Il n’y a pas d’école, pas d’études mais un long apprentissage. Le métier de taxidermiste naturaliste est rare. Une époque, on disait plutôt empailleur puisque la définition du Larousse désigne une personne qui empaille les animaux morts pour les rendre propres à être conservés avec l’apparence de la vie.
A Martigny-le-Comte, dans une impasse, au fond d’une cour, se trouve toujours l’atelier de Régis Teilhol désormais à la retraite depuis quatre ans. C’est l’une des plus anciennes maisons du village, « peut-être même la plus vieille » précise-t-il. Tout est bas de plafond, tout est encore dans son jus. Ici le temps n’a pas d’emprise, les aiguilles ont cessé de tourner. Dans une pièce, des animaux immobiles n’attendent qu’une parole pour bondir au dehors, aller se dégourdir les pattes dans la campagne charollaise.
Dans la pièce qui donne sur la cour, pendant 38 ans, Régis Teilhol a exercé son métier d’artisan taxidermiste.
Gamin, dans son village en Haute-Saône près de Gray, « j’étais tout le temps fourré chez un taxidermiste. Je ne faisais rien, je regardais, j’avais 13 ans ». Mais son père boucher lui avait déjà tracé sa route. Tu seras boucher mon fils. Alors certes, Régis aura son CAP pour faire bonne figure et profite de ses 18 ans pour quitter papa et maman. Il travaille alors dans la charpente métallique avant qu’un accident ne le rendre inapte à l’exercice.
A 15 ans, « je n’étais pas un surdoué de l’école et je savais que je voulais devenir taxidermiste ». Alors en 1976, Régis Teilhol part à Strasbourg pour deux saisons (celles de la chasse) chez un artisan qui lui apprend le métier. « Il travaillait à la méthode allemande, sans doute la meilleure, il reconstituait les muscles des animaux en terre de poterie ». C’est du modelage.
Un ours en descente de lit, celui du zoo de Sigy-le-Châtel
En Alsace, Régis rencontre sa femme. Elle est de l’Isère. « Nous avons donc choisi de nous installer à mi-chemin entre Gray et Vienne et en 1978, nous sommes arrivés à Martigny-le-Comte ».

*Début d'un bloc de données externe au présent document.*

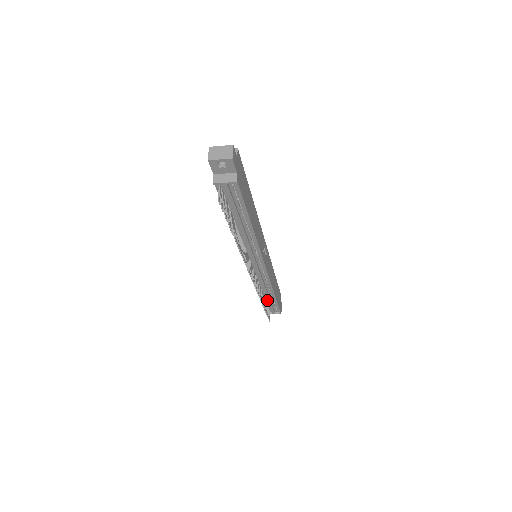
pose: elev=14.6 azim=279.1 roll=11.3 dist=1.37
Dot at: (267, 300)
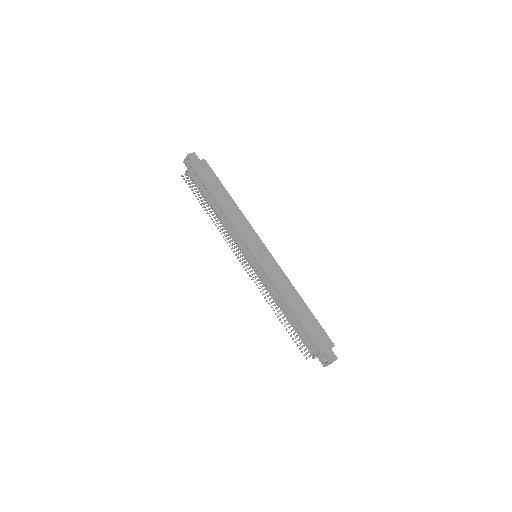
Dot at: (292, 322)
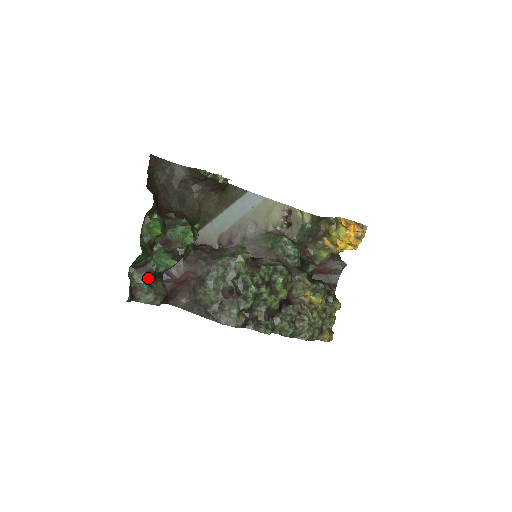
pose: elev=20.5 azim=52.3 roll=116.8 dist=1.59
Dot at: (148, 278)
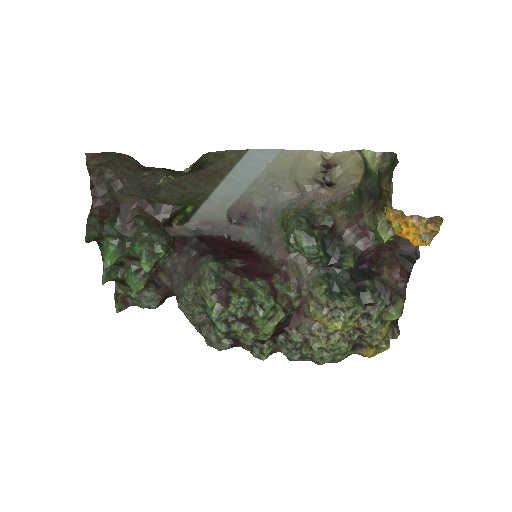
Dot at: occluded
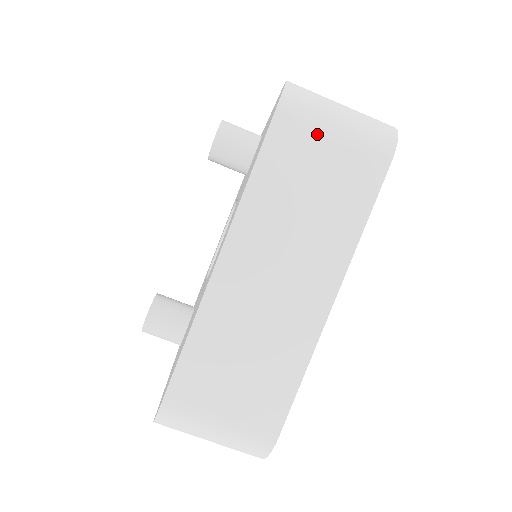
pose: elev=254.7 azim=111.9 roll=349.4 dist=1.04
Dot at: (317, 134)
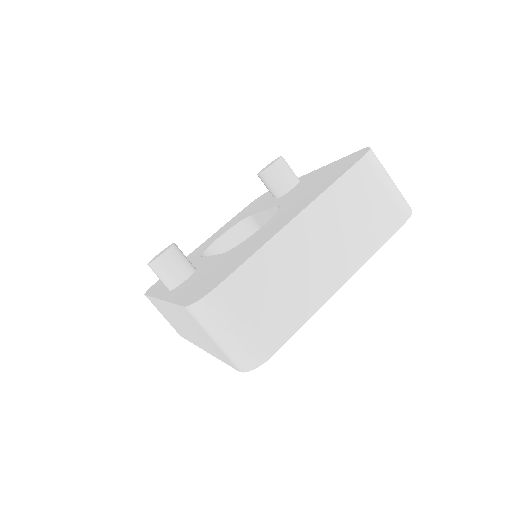
Dot at: (378, 182)
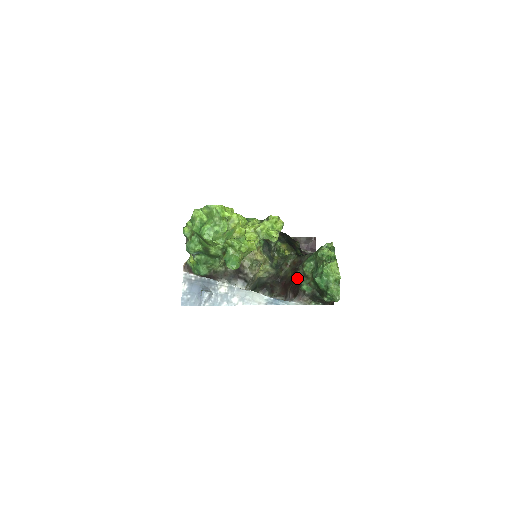
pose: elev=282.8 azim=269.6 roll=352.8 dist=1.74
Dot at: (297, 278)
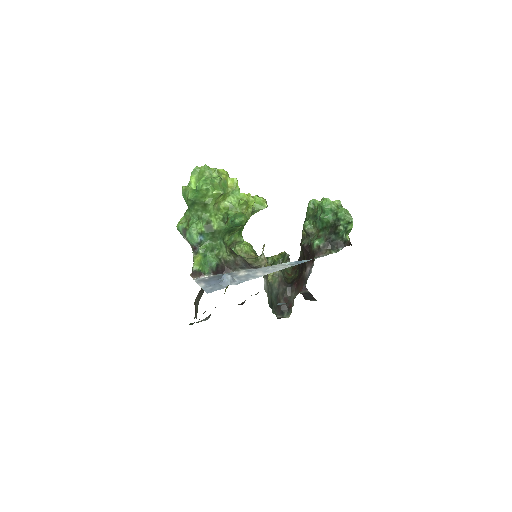
Dot at: (305, 247)
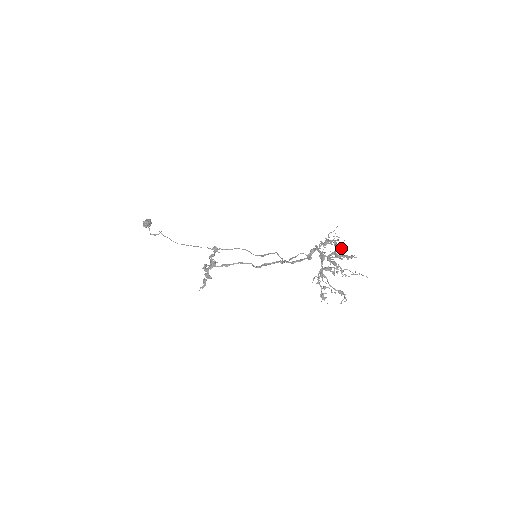
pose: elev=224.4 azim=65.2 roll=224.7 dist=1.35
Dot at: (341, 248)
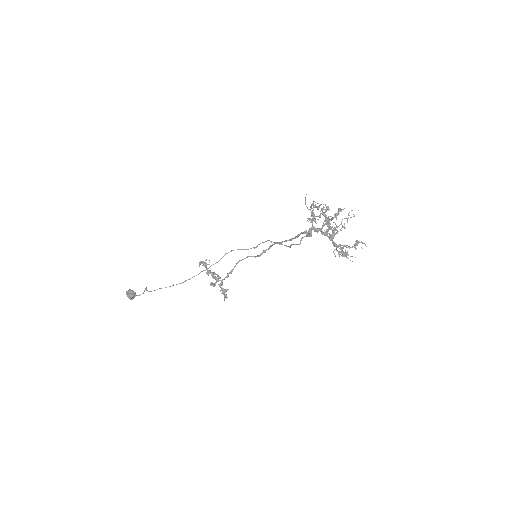
Dot at: occluded
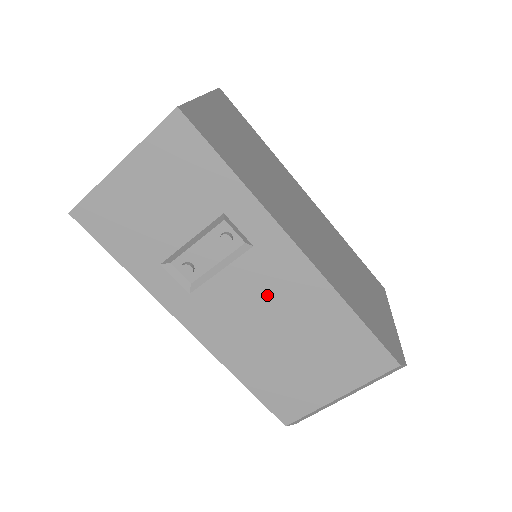
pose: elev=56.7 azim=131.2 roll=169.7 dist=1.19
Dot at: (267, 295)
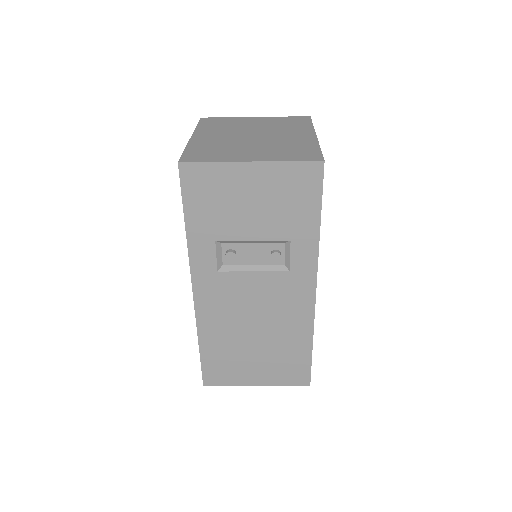
Dot at: (270, 304)
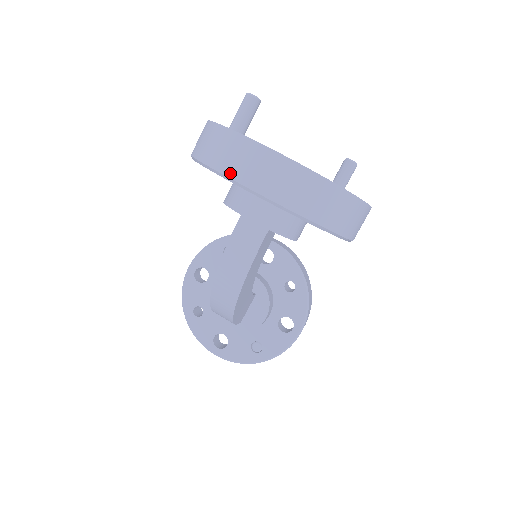
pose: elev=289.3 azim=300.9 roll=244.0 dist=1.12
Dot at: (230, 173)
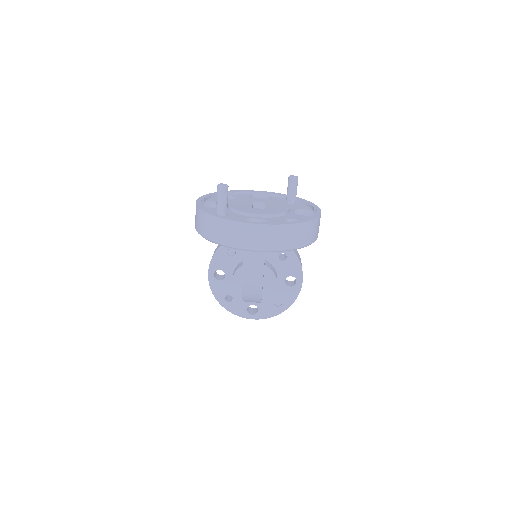
Dot at: (235, 245)
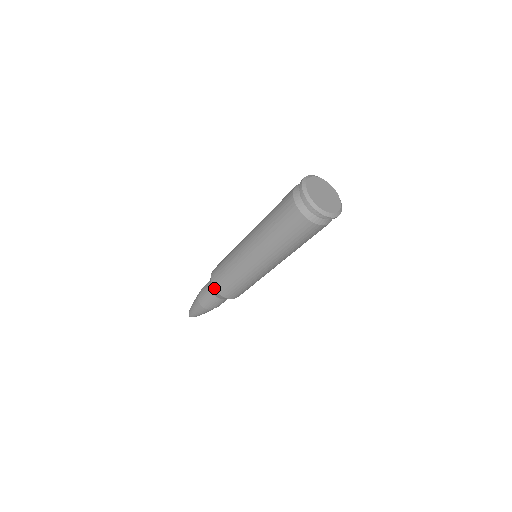
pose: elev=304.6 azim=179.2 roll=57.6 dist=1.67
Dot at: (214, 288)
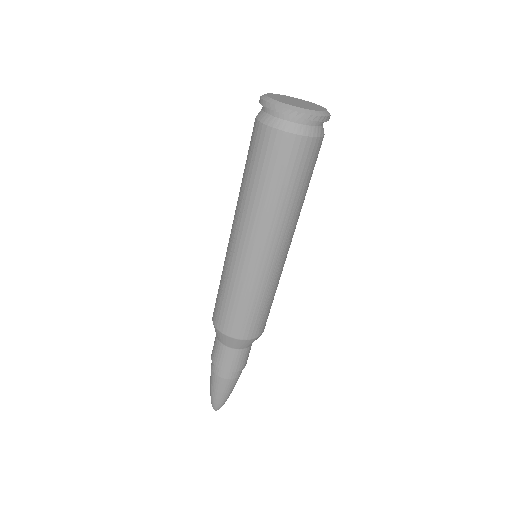
Dot at: (220, 331)
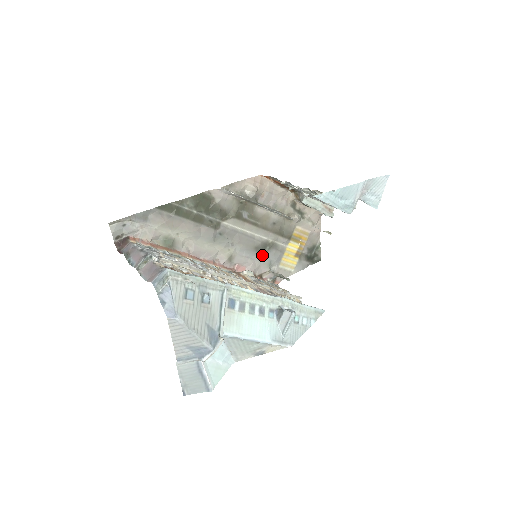
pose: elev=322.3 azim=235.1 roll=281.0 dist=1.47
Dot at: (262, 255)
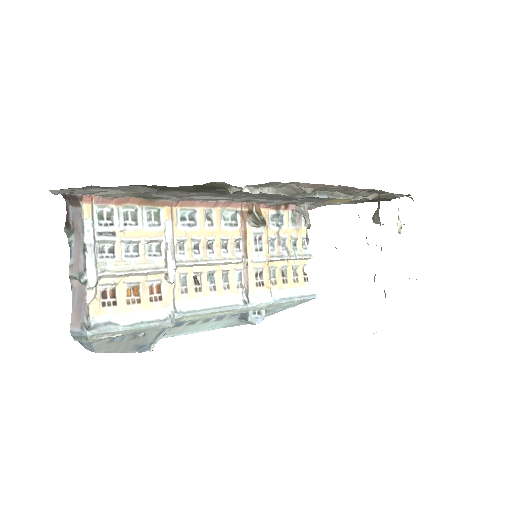
Dot at: occluded
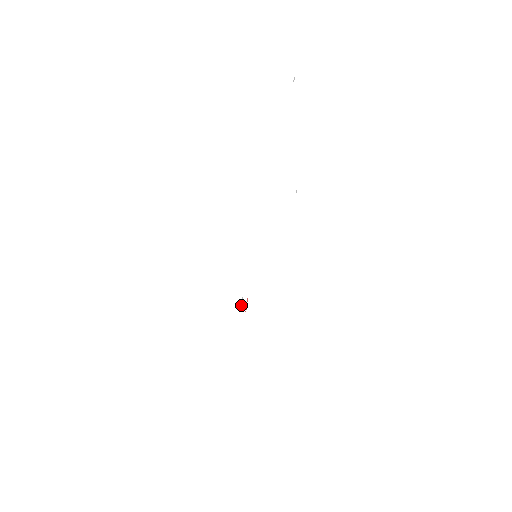
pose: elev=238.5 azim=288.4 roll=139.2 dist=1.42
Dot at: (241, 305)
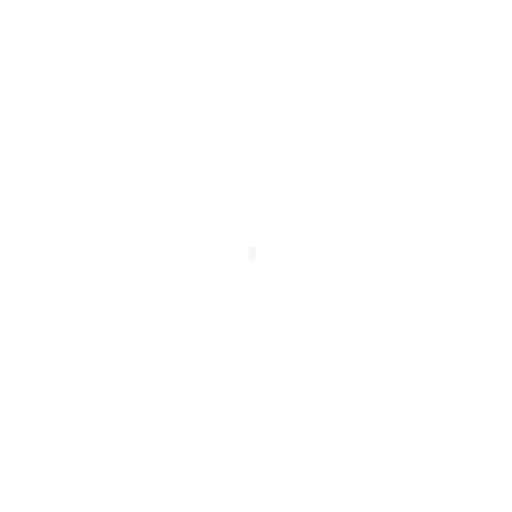
Dot at: occluded
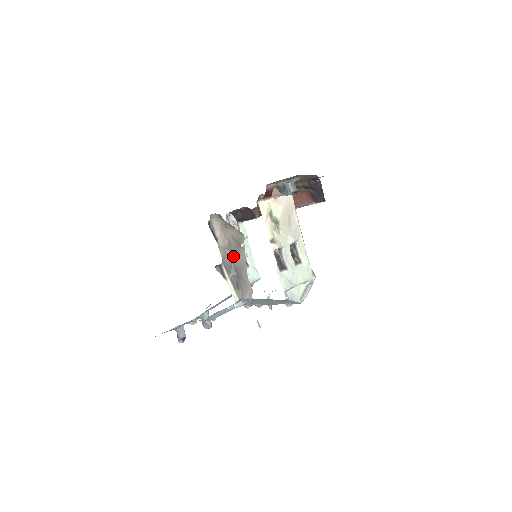
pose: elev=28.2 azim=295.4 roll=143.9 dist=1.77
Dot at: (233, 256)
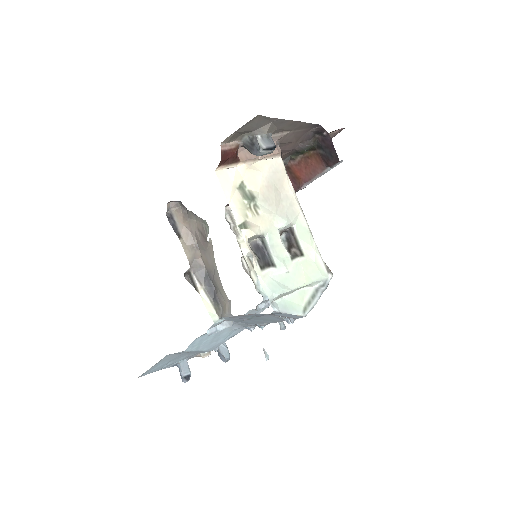
Dot at: (204, 257)
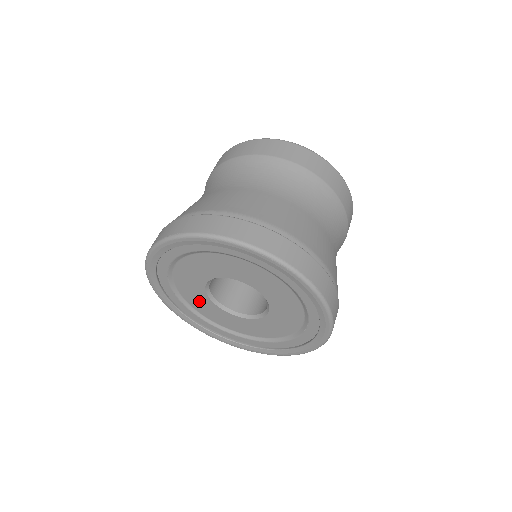
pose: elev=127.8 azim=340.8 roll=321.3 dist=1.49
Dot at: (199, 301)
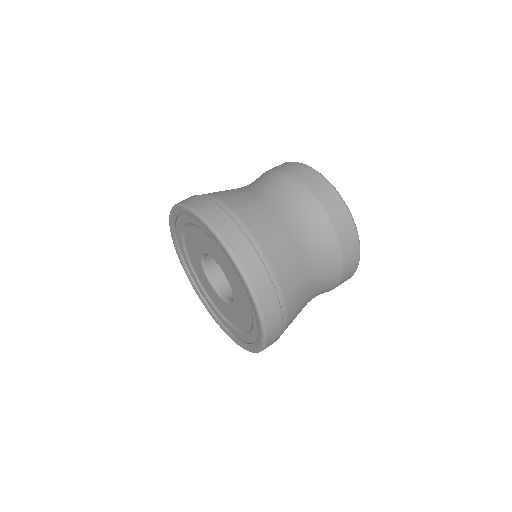
Dot at: (207, 285)
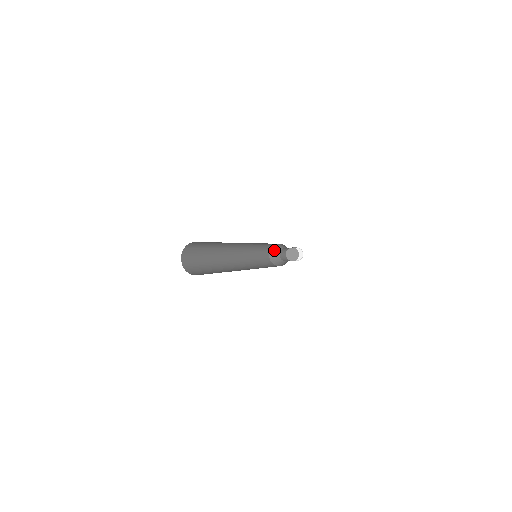
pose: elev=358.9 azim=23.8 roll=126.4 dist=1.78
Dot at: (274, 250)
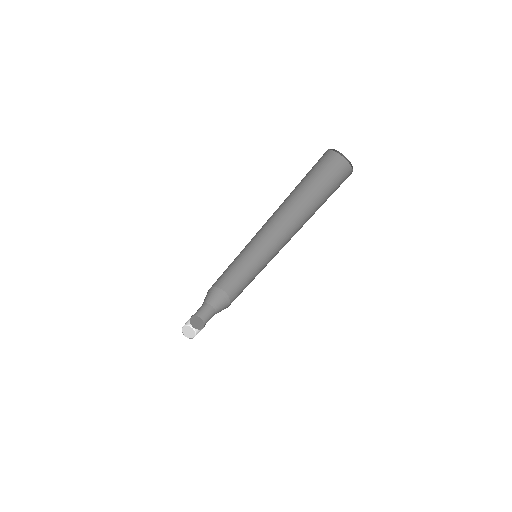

Encore la bonne époque où Régis pouvait redonner vie à des animaux même ceux trouver morts sur la route. Depuis 1982, toutes les espèces protégées meurent et un point c’est tout. « Il me restait essentiellement les chasseurs et des particuliers pour les chiens, les chats, les perroquets, les animaux domestiques ».
Dans une autre pièce de la bâtisse, trône une tête de bison, elle vient d’un élevage en Haute-Saône. Il se souvient aussi d’avoir travaillé sur un tigre en provenance d’un zoo. « J’ai transformé le dernier ours en descente de lit avec la gueule ouverte, il venait du zoo de Sigy-le-Châtel. « L’important était de travailler sur du frais sinon le poil s’abîme ». Il montre alors des peaux de renard qui ont une vingtaine d’années, elles sont douce comme du cachemire et ne sentent rien. Le travail de tannage a été bien fait.
Quant à dépecer l’animal, au moins son CAP de boucher lui aura servi à quelque chose. « Pour faire une tête de sanglier, il fallait compter entre 3 et 4 semaines pour le tannage et au moins 4 mois pour lui redonner vie ».
Pendant 38 ans, Régis Teilhol a travaillé dans son atelier. Un artisan aux doigts d’argent. Evidemment, la mort a rôdé en permanence au fond de la cour mais quand d’autres tuent pour le plaisir, Régis jouait l’apprenti sorcier. Même mort, l’animal vivait encore.